2. Onder hormonale invloeden schilferen cellen van de vaginale wand af
3. Er bevinden zich bacillen van Döderlein die melkzuur produceren uit
glycogeen.
o Het gedeelte van de baarmoederhals dat uitsteekt heet portio. Het weefsel links en
rechts naast de vagina wordt paracolpium genoemd.
- Baarmoeder (uterus)
o Bestaat uit de baarmoederhals en het baarmoederlichaam. De baarmoederspier is
aan de binnenkant bekleed met een slijmlaag: het endometrium. In het bovenste
gedeelte van de baarmoeder monden links en rechts de eileiders uit.
- Baarmoederhals (cervix uteri)
o Bevat het cervixkanaal. Hierin bevinden zich slijmvormige klieren. Op de overgang
tussen verschillende soorten epitheel komen soms cel veranderingen voor.
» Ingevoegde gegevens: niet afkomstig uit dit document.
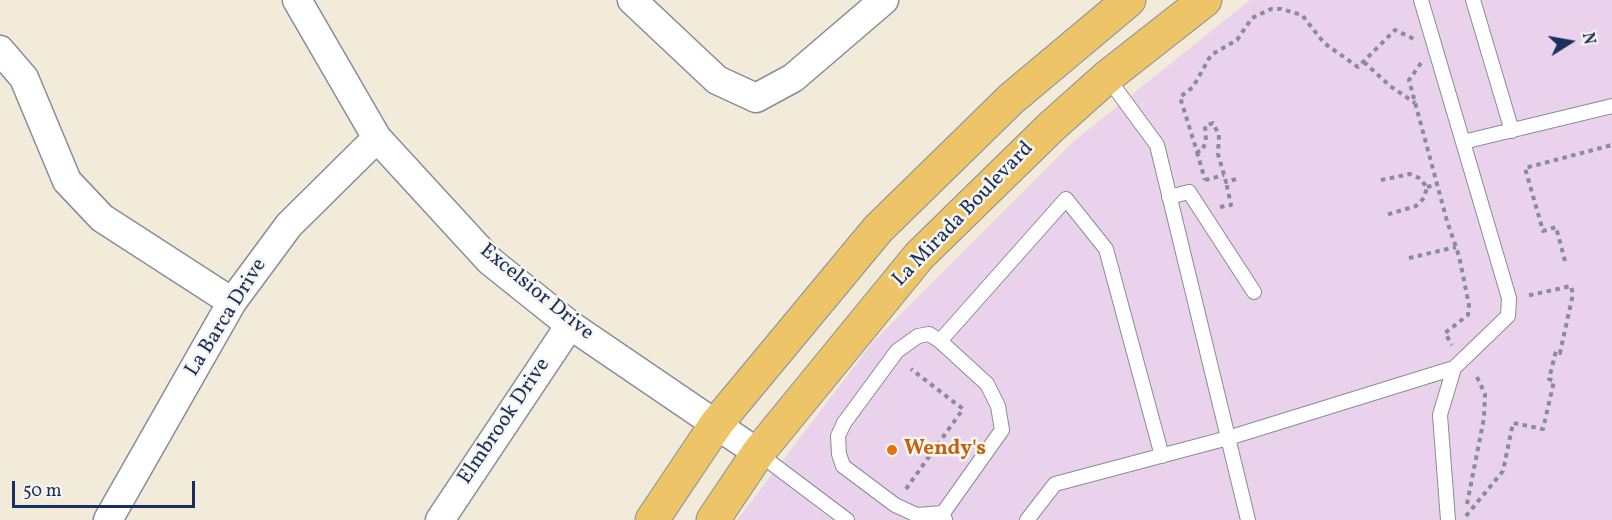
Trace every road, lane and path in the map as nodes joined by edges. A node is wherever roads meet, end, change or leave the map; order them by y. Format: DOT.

Deze
veranderingen kunnen leiden tot baarmoederhalskanker. Het slijm dat in het
cervixkanaal wordt geproduceerd vormt een slijmprop. Deze slijmprop vormt een
barrière voor infectiekiemen en speelt een belangrijke rol bij het transport van
zaadcellen. Door hormonale veranderingen veranderd de consistentie van het
, cervixslijm waardoor de slijmprop vloeibaar wordt door oestrogenen. Dit zorgt
ervoor dat zaadcellen gemakkelijk kunnen binnendringen. Progesteron zorgt ervoor
dat de slijmproductie wordt geremd.
- Baarmoederlichaam (corpus uteri)
o Het baarmoederlichaam is via verschillende banden en weefselplooien in het bekken
bevestigd. De oppervlakkige laag in de baarmoederholte wordt bij elke menstruatie
afgestoten. Door hormonale invloeden veranderd het endometrium, waarbij drie
fasen zijn te onderscheiden: de proliferatiefase, de secretiefase en de
menstruatiefase.
1. Proliferatiefase = de fase na de menstruele bloeding tot aan de ovulatie
(eisprong). Na het afstoten bij de menstruatie beginnen vanuit de basale laag
de klierbuizen opnieuw te groeien onder invloed van oestrogenen.
2. Secretiefase. Vanaf de ovulatie tot aan de menstruatie. De klierbuizen blijven
groeien en kronkelen steeds meer en vullen zich met slijm en
voedingsstoffen. Na een bevruchting ontwikkelt het endometrium zich nog
verder en wordt dan de decidua genoemd. Dit weefsel is helemaal geschikt
voor de innesteling en voeding van een bevrucht eitje.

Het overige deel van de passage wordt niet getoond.